Von: mk
Aosta – Es sieht nicht gut aus für die Alpengletscher in diesem Jahr: Das legt der Gletscherschwundtag nahe, der heuer bereits Ende Juni/Anfang Juli stattgefunden hat. Dabei handelt es sich um den Tag, an dem der Winterschnee geschmolzen ist und es an die Substanz der Gletscher geht. Selbst ein kalter August könnte kaum noch etwas ändern – und wie es aussieht, purzeln in diesem Monat neue Hitzerekorde.
Auf Gletschern im Aostatal in Italien werden teils Temperaturen von 20 Grad gemessen. Das Eis schmilzt auf einer Höhe von 2.700 Metern im Rekordtempo. Schmelzwasser sammelt sich unter der Schneedecke und fließt in Strömen den Felsen hinunter.
“Früher lag der Gletscherschwundtag eher Ende August/Anfang September, aber das haben wir in den vergangenen 20 Jahren schon nicht mehr erlebt”, sagt Gletscherforscher Andreas Bauder von der ETH Zürich. Die Situation dürfte in den gesamten Alpen ähnlich sein.
Mit dem Klimawandel gab es seit mehr als 20 Jahren in der Schweiz kein Jahr mehr mit Gletscherwachstum. Nach Angaben des Gletschermessnetzes Glamos hat sich das Volumen seit 1950 praktisch halbiert, von 92,3 auf 46,5 Kubikkilometer im vergangenen Jahr.
Mancher Laie ist angesichts des kühlen und vielerorts regnerischen Julis auch in den Alpen verwundert. Im Juli war der Schaden aber bereits angerichtet, wie Bauder erklärte. Der Gletscherschmelztag kam deshalb so früh, weil im Winter Schneemangel herrschte.
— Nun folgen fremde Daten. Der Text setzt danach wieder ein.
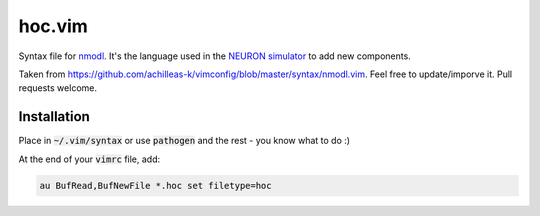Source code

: hoc.vim
=======

Syntax file for `nmodl <https://www.neuron.yale.edu/neuron/static/docs/help/neuron/nmodl/nmodl.html>`__. It's the language used in the `NEURON simulator <http://neuron.yale.edu/neuron/>`__ to add new components.

Taken from https://github.com/achilleas-k/vimconfig/blob/master/syntax/nmodl.vim. Feel free to update/imporve it. Pull requests welcome.


Installation
------------

Place in :code:`~/.vim/syntax` or use :code:`pathogen` and the rest - you know what to do :)

At the end of your :code:`vimrc` file, add:

.. code:: vim

    au BufRead,BufNewFile *.hoc set filetype=hoc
Nun scheint der August das Fass zum Überlaufen zu bringen – im wahrsten Sinne des Wortes. Ein Video von ”Meteo Valle d’Aosta” führt den Ernst der Lage vor Augen (siehe unten).
Die Bilder aus dem oberen Valpelline-Tal am Fuße des Gletschers Tsa de Tsan sind alarmierend. In der Nähe der Aosta-Hütte auf 2.700 Metern wurden 20 Grad Celsius gemessen, während Wasserfälle aus dem Gletschereis strömten. „Diese Bilder sind beeindruckend“, kommentiert Meteo Valle d’Aosta. Sie zeigen deutlich die verheerenden Auswirkungen der Hitze auf die Eismassen.
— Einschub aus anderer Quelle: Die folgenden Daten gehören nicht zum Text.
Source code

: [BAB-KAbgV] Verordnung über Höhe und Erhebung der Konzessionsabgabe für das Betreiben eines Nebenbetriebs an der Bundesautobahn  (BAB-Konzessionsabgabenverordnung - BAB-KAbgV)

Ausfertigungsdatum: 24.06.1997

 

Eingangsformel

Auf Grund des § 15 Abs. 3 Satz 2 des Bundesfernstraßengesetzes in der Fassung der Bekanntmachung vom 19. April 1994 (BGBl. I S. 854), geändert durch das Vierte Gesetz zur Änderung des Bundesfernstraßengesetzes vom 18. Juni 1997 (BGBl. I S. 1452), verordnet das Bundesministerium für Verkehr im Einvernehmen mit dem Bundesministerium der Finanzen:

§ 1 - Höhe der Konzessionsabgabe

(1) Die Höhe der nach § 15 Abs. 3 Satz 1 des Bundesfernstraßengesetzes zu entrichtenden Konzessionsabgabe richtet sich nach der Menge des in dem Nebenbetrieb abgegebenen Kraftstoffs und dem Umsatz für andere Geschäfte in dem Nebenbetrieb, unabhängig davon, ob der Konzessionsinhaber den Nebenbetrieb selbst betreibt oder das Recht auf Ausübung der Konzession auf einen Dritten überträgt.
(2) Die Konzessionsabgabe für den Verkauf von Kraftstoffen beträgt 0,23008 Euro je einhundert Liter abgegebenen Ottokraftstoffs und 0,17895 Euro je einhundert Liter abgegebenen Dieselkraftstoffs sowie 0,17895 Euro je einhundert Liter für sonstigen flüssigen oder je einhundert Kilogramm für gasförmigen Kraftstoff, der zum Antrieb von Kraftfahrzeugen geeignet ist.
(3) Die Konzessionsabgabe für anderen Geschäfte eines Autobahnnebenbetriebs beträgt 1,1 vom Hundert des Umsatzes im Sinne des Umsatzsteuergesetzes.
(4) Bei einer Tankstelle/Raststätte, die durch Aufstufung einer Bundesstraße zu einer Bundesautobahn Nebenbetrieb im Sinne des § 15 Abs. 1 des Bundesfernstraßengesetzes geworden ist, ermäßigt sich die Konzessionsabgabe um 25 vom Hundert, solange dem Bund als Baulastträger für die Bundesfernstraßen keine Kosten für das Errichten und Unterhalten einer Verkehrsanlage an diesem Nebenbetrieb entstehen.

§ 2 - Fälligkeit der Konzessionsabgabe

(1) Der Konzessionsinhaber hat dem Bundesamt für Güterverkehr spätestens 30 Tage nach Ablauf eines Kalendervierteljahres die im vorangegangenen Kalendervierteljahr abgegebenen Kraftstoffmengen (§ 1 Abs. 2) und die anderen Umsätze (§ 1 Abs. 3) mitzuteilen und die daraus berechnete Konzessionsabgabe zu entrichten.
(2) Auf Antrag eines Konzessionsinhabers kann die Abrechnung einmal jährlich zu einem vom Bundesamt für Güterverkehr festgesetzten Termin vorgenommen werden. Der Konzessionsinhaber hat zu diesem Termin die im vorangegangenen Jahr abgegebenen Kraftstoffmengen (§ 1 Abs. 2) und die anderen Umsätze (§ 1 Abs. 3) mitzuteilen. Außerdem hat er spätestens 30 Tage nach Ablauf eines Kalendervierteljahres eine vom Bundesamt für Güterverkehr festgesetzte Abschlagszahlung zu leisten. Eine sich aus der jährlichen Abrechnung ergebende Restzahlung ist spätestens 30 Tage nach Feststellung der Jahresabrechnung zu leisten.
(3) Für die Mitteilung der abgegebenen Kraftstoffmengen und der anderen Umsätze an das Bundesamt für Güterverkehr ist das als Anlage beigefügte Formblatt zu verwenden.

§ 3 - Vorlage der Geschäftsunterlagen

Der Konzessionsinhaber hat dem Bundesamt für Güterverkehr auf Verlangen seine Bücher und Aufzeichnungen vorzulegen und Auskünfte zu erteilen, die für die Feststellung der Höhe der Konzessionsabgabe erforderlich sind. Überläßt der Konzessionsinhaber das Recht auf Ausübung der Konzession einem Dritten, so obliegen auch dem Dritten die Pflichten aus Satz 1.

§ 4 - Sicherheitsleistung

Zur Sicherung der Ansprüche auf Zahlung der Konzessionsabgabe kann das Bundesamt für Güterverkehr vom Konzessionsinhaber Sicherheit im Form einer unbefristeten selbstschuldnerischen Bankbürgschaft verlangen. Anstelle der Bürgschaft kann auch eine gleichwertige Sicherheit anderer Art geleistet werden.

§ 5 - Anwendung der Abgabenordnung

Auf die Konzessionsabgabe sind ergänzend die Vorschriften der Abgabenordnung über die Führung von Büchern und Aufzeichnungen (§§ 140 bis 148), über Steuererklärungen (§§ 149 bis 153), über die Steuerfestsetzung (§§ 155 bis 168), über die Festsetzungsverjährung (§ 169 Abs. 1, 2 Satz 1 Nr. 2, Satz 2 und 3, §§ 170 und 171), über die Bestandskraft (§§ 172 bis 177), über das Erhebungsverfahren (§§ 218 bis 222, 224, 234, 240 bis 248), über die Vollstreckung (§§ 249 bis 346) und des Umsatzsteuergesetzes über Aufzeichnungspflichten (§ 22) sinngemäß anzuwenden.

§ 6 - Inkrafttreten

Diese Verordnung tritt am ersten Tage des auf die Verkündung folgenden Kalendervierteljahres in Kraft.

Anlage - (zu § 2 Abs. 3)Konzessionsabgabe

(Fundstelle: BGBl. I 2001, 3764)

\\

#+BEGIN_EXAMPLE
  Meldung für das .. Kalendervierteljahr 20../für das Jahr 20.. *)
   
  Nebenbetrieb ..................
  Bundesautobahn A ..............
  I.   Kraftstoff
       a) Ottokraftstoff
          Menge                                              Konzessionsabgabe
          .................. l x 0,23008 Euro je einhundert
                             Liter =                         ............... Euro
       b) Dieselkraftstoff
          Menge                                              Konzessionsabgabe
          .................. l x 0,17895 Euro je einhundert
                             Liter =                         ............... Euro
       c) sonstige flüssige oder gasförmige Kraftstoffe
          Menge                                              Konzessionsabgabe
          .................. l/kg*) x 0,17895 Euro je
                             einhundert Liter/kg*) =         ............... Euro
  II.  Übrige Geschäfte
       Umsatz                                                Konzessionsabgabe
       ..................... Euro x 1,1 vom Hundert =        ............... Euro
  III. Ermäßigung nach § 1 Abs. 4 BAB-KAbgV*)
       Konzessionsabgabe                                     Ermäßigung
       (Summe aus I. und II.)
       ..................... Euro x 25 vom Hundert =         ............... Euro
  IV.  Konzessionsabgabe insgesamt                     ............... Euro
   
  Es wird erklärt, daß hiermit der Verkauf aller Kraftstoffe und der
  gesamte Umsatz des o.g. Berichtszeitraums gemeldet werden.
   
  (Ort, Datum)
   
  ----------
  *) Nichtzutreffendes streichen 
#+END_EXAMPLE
Die sogenannte Nullgradgrenze wurde auf eine Höhe von bis zu 5.000 Metern angehoben. Das bedeutet, dass selbst die höchsten Gipfel und Gletscher den aktuellen Schmelztemperaturen ausgesetzt sind. Bereits am Tag zuvor wurden Rekordtemperaturen verzeichnet.
Nach einem Juli, den viele als kühl wahrgenommen haben, der aber nur 0,4 Grad unter dem historischen Durchschnitt lag, wird die Sonne in den kommenden Tagen die absolute Vorherrschaft übernehmen – auch in der Höhe. Laut Prognosen von Meteorologen wird die Hitzewelle schätzungsweise bis zum 18. oder 20. August anhalten. Die Temperaturen sollen demnach acht bis zehn Grad über dem Durchschnitt liegen. Die Nullgradgrenze wird sich voraussichtlich auf einer Höhe zwischen 4.500 und 5.000 Metern einpendeln.
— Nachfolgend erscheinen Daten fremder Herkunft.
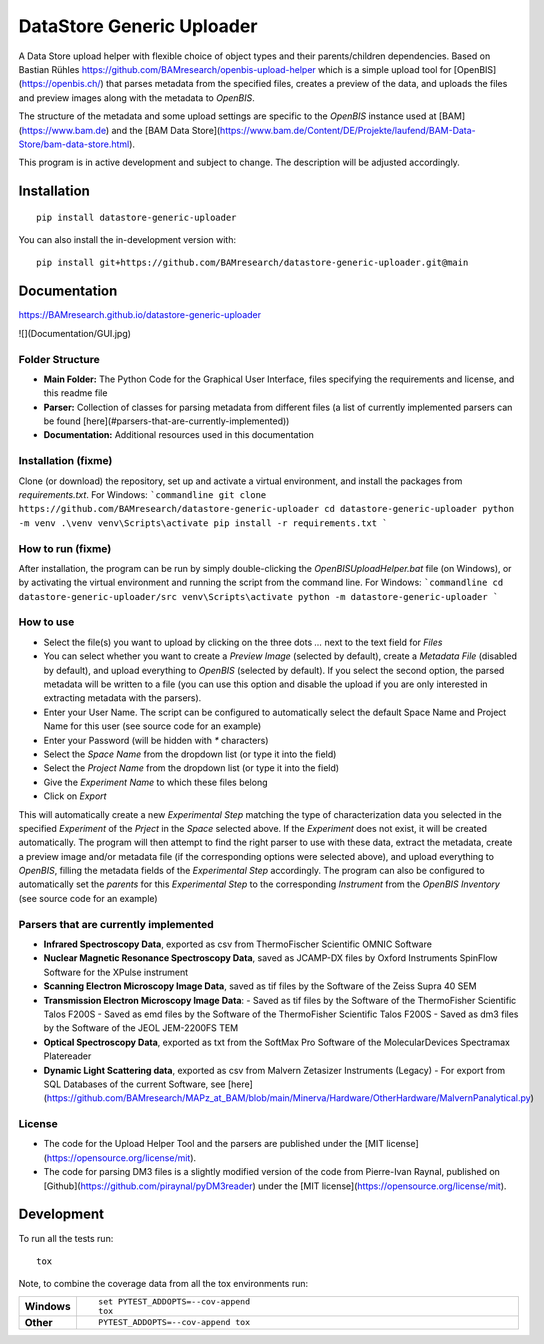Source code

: ========
DataStore Generic Uploader
========

A Data Store upload helper with flexible choice of object types and their parents/children dependencies. Based on Bastian Rühles https://github.com/BAMresearch/openbis-upload-helper which is a simple upload tool for [OpenBIS](https://openbis.ch/) that parses metadata from the specified files, creates a preview of the data, and uploads the files and preview images along with the metadata to `OpenBIS`.

The structure of the metadata and some upload settings are specific to the `OpenBIS` instance used at [BAM](https://www.bam.de) and the [BAM Data Store](https://www.bam.de/Content/DE/Projekte/laufend/BAM-Data-Store/bam-data-store.html).

This program is in active development and subject to change. The description will be adjusted accordingly.

.. start-badges

| |version| |commits-since| |license|
| |supported-versions| |wheel| |downloads|
| |cicd| |coverage|

.. |version| image:: https://img.shields.io/pypi/v/datastore-generic-uploader.svg
    :target: https://test.pypi.org/project/datastore-generic-uploader
    :alt: PyPI Package latest release

.. |commits-since| image:: https://img.shields.io/github/commits-since/BAMresearch/datastore-generic-uploader/v0.1.0.svg
    :target: https://github.com/BAMresearch/datastore-generic-uploader/compare/v0.1.0...main
    :alt: Commits since latest release

.. |license| image:: https://img.shields.io/pypi/l/datastore-generic-uploader.svg
    :target: https://en.wikipedia.org/wiki/MIT_license
    :alt: License

.. |supported-versions| image:: https://img.shields.io/pypi/pyversions/datastore-generic-uploader.svg
    :target: https://test.pypi.org/project/datastore-generic-uploader
    :alt: Supported versions

.. |wheel| image:: https://img.shields.io/pypi/wheel/datastore-generic-uploader.svg
    :target: https://test.pypi.org/project/datastore-generic-uploader#files
    :alt: PyPI Wheel

.. |downloads| image:: https://img.shields.io/pypi/dw/datastore-generic-uploader.svg
    :target: https://test.pypi.org/project/datastore-generic-uploader/
    :alt: Weekly PyPI downloads

.. |cicd| image:: https://github.com/BAMresearch/datastore-generic-uploader/actions/workflows/ci-cd.yml/badge.svg
    :target: https://github.com/BAMresearch/datastore-generic-uploader/actions/workflows/ci-cd.yml
    :alt: Continuous Integration and Deployment Status

.. |coverage| image:: https://img.shields.io/endpoint?url=https://BAMresearch.github.io/datastore-generic-uploader/coverage-report/cov.json
    :target: https://BAMresearch.github.io/datastore-generic-uploader/coverage-report/
    :alt: Coverage report

.. end-badges


Installation
============

::

    pip install datastore-generic-uploader

You can also install the in-development version with::

    pip install git+https://github.com/BAMresearch/datastore-generic-uploader.git@main


Documentation
=============

https://BAMresearch.github.io/datastore-generic-uploader

![](Documentation/GUI.jpg)

Folder Structure
----------------
- **Main Folder:** The Python Code for the Graphical User Interface, files specifying the requirements and license, and this readme file
- **Parser:** Collection of classes for parsing metadata from different files (a list of currently implemented parsers can be found [here](#parsers-that-are-currently-implemented))
- **Documentation:** Additional resources used in this documentation

Installation (fixme)
------------
Clone (or download) the repository, set up and activate a virtual environment, and install the packages from `requirements.txt`. For Windows:
```commandline
git clone https://github.com/BAMresearch/datastore-generic-uploader
cd datastore-generic-uploader
python -m venv .\venv
venv\Scripts\activate
pip install -r requirements.txt
```

How to run (fixme)
----------
After installation, the program can be run by simply double-clicking the `OpenBISUploadHelper.bat` file (on Windows), or by activating the virtual environment and running the script from the command line. For Windows:
```commandline
cd datastore-generic-uploader/src
venv\Scripts\activate
python -m datastore-generic-uploader
```

How to use
----------
- Select the file(s) you want to upload by clicking on the three dots `...` next to the text field for `Files`
- You can select whether you want to create a `Preview Image` (selected by default), create a `Metadata File` (disabled by default), and upload everything to `OpenBIS` (selected by default). If you select the second option, the parsed metadata will be written to a file (you can use this option and disable the upload if you are only interested in extracting metadata with the parsers).
- Enter your User Name. The script can be configured to automatically select the default Space Name and Project Name for this user (see source code for an example)
- Enter your Password (will be hidden with `*` characters)
- Select the `Space Name` from the dropdown list (or type it into the field)
- Select the `Project Name` from the dropdown list (or type it into the field)
- Give the `Experiment Name` to which these files belong
- Click on `Export`

This will automatically create a new `Experimental Step` matching the type of characterization data you selected in the specified `Experiment` of the `Prject` in the `Space` selected above. If the `Experiment` does not exist, it will be created automatically. The program will then attempt to find the right parser to use with these data, extract the metadata, create a preview image and/or metadata file (if the corresponding options were selected above), and upload everything to `OpenBIS`, filling the metadata fields of the `Experimental Step` accordingly. The program can also be configured to automatically set the `parents` for this `Experimental Step` to the corresponding `Instrument` from the `OpenBIS Inventory` (see source code for an example)

Parsers that are currently implemented
--------------
- **Infrared Spectroscopy Data**, exported as csv from ThermoFischer Scientific OMNIC Software
- **Nuclear Magnetic Resonance Spectroscopy Data**, saved as JCAMP-DX files by Oxford Instruments SpinFlow Software for the XPulse instrument
- **Scanning Electron Microscopy Image Data**, saved as tif files by the Software of the Zeiss Supra 40 SEM
- **Transmission Electron Microscopy Image Data**:
  - Saved as tif files by the Software of the ThermoFisher Scientific Talos F200S
  - Saved as emd files by the Software of the ThermoFisher Scientific Talos F200S
  - Saved as dm3 files by the Software of the JEOL JEM-2200FS TEM
- **Optical Spectroscopy Data**, exported as txt from the SoftMax Pro Software of the MolecularDevices Spectramax Platereader
- **Dynamic Light Scattering data**, exported as csv from Malvern Zetasizer Instruments (Legacy) - For export from SQL Databases of the current Software, see [here](https://github.com/BAMresearch/MAPz_at_BAM/blob/main/Minerva/Hardware/OtherHardware/MalvernPanalytical.py)

License
--------
- The code for the Upload Helper Tool and the parsers are published under the [MIT license](https://opensource.org/license/mit).
- The code for parsing DM3 files is a slightly modified version of the code from Pierre-Ivan Raynal, published on [Github](https://github.com/piraynal/pyDM3reader) under the [MIT license](https://opensource.org/license/mit).

Development
===========

To run all the tests run::

    tox

Note, to combine the coverage data from all the tox environments run:

.. list-table::
    :widths: 10 90
    :stub-columns: 1

    - - Windows
      - ::

            set PYTEST_ADDOPTS=--cov-append
            tox

    - - Other
      - ::

            PYTEST_ADDOPTS=--cov-append tox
Daten vom Samstag unterstreichen die Dramatik der Lage. Am Plateau Rosa auf 3.500 Metern reichten die gemessenen Temperaturen von 5,9 bis 12,6 Grad Celsius. Zum Vergleich: Die Durchschnittswerte für diesen Zeitraum liegen auf dem Gletscherfeld an der schweizerisch-italienischen Grenze bei Zermatt bei -1,8 bis +3,8 Grad. Die aktuellen Temperaturen auf 3.500 Metern entsprechen damit den Normalwerten für eine Höhe von 2.500 Metern – also 1.000 Meter tiefer.